Methods: Preoperative computed tomography scans with matched MSI status were retrospectively collected for 243 colorectal cancer patients from three hospitals: Seoul National University Hospital (SNUH); Netherlands Cancer Institute (NKI); and Fondazione IRCCS Istituto Nazionale dei Tumori, Milan Italy (INT). Radiologists delineated primary tumors in each scan, from which radiomic features were extracted. Machine learning models trained on SNUH data to identify MSI tumors underwent external validation using NKI and INT images. Performances were compared in terms of area under the receiving operating curve (AUROC).
Results: We identified a radiomic signature comprising seven radiomic features that were predictive of tumors with MSS or MSI (AUROC 0.69, 95% confidence interval [CI] 0.54-0.84, p = 0.018). Integrating radiomic and clinical data into an algorithm improved predictive performance to an AUROC of 0.78 (95% CI 0.60-0.91, p = 0.002) and enhanced the reliability of the predictions.
Conclusion: Differences in the radiomic morphological phenotype between tumors MSS or MSI could be detected using radiogenomic approaches. Future research involving large-scale multicenter prospective studies that combine various diagnostic data is necessary to refine and validate more robust, potentially tumor-agnostic MSI radiogenomic models.

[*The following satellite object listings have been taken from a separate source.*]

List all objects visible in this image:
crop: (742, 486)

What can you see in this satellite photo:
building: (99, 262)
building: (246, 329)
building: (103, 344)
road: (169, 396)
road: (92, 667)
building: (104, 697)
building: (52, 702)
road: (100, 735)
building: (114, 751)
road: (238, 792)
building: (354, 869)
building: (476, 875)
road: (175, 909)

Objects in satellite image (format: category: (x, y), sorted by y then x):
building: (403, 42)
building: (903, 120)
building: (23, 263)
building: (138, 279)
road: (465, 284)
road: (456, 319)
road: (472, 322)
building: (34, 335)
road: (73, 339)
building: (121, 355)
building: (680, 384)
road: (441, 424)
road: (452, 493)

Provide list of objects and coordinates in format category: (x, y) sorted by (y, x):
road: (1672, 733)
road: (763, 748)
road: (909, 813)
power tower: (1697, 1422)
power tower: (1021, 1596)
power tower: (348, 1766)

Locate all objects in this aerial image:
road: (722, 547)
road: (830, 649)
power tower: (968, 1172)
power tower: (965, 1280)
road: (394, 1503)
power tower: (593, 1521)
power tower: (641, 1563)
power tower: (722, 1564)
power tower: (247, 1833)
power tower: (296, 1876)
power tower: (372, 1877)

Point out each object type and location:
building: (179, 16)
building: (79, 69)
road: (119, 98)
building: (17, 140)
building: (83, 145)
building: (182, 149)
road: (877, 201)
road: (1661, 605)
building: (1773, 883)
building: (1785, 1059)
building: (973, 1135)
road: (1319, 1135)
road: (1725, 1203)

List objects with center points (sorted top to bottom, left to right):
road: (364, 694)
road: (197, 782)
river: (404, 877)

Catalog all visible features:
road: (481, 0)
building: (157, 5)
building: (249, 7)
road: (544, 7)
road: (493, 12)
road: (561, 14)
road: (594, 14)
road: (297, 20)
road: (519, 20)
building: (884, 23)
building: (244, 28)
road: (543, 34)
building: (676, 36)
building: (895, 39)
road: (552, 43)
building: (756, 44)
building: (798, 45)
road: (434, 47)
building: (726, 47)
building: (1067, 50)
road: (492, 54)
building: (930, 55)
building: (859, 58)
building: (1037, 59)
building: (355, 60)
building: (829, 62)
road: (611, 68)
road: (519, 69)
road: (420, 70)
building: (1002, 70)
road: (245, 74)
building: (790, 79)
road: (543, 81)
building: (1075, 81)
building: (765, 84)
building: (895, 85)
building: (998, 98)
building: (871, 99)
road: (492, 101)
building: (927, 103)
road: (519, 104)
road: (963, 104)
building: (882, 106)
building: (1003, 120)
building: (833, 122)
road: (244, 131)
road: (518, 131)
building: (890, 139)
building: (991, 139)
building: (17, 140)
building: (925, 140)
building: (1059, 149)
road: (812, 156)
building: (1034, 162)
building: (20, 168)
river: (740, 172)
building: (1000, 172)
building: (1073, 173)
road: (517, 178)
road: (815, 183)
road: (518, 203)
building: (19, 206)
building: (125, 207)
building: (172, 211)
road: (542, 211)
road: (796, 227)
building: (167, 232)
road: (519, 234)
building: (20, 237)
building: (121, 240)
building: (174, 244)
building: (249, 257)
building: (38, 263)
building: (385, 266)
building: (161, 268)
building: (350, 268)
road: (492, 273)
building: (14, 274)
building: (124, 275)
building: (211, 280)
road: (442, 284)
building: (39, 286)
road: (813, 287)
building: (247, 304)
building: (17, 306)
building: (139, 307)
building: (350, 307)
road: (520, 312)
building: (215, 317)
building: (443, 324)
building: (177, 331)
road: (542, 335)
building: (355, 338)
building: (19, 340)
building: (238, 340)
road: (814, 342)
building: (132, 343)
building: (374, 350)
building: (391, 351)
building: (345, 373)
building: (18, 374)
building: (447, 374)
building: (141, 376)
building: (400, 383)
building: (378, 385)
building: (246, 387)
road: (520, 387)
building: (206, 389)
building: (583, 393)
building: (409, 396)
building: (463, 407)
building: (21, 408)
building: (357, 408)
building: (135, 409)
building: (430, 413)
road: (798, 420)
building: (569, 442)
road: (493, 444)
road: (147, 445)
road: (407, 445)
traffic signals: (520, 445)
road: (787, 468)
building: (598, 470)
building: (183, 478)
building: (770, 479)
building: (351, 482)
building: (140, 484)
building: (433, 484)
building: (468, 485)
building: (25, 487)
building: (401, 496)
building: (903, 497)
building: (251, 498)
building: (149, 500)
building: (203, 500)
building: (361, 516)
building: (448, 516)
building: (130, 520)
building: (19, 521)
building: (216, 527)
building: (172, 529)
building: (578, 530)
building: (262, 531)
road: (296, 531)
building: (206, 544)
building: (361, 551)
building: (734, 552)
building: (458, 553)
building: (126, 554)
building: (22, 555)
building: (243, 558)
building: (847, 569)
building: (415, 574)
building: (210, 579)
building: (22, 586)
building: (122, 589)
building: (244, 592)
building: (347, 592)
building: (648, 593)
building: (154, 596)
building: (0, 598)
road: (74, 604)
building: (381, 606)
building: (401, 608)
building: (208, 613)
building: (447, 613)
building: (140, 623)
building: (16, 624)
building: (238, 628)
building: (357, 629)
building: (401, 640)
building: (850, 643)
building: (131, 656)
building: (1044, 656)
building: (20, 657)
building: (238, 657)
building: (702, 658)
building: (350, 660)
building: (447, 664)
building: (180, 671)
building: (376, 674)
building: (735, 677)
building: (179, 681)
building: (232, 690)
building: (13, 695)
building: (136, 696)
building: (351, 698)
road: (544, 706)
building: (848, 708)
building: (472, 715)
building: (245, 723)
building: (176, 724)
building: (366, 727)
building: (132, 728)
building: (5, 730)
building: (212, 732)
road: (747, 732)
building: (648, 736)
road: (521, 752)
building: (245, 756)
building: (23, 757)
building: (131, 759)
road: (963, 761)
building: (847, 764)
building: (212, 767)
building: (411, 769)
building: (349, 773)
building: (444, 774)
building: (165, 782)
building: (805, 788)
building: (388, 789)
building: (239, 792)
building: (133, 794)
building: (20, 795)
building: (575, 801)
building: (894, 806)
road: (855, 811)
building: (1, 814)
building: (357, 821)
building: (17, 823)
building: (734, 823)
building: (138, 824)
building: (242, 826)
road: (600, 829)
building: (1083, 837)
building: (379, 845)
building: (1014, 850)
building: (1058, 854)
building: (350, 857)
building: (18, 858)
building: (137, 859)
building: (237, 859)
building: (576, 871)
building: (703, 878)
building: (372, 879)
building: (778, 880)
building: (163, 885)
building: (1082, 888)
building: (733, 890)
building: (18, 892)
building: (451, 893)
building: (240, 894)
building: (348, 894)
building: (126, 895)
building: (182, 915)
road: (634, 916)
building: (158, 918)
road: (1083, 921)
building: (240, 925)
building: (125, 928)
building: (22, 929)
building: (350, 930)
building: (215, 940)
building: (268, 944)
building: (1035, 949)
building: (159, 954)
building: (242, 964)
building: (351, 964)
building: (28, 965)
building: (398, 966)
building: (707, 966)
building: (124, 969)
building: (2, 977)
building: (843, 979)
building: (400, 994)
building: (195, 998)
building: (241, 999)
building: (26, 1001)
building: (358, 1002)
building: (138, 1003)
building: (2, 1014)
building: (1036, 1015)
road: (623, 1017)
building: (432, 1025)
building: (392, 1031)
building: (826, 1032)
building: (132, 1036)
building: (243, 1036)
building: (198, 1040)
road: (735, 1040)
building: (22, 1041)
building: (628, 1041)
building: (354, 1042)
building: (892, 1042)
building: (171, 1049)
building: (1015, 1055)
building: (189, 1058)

Relevance statement: Noninvasive radiomic signatures derived from computed tomography scans can predict MSI in colorectal cancer, potentially augmenting traditional biopsy-based methods and enhancing personalized treatment strategies.
Key points: Noninvasive CT-based radiomics predicted MSI in colorectal cancer, enhancing stratification. A seven-feature radiomic signature differentiated tumors with MSI from those with MSS in multicenter cohorts. Integrating radiomic and clinical data improved the algorithm's predictive performance.